§ Exercise aim: Your output should be the line with "Sopir Taksi Konvensional Keluhkan Sepinya" followed by every remaining line of the entries, reproduced exactly.

*** Opening of Data under study ***

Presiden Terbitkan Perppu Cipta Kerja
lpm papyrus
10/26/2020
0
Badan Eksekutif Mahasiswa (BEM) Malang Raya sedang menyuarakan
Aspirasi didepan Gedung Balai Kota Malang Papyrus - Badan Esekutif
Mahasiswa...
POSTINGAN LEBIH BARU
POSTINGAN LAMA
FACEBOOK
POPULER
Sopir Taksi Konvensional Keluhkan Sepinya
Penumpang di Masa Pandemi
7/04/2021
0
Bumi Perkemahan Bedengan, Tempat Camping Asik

*** Close of Data under study ***

§ Expected answer:
Sopir Taksi Konvensional Keluhkan Sepinya
Penumpang di Masa Pandemi
7/04/2021
0
Bumi Perkemahan Bedengan, Tempat Camping Asik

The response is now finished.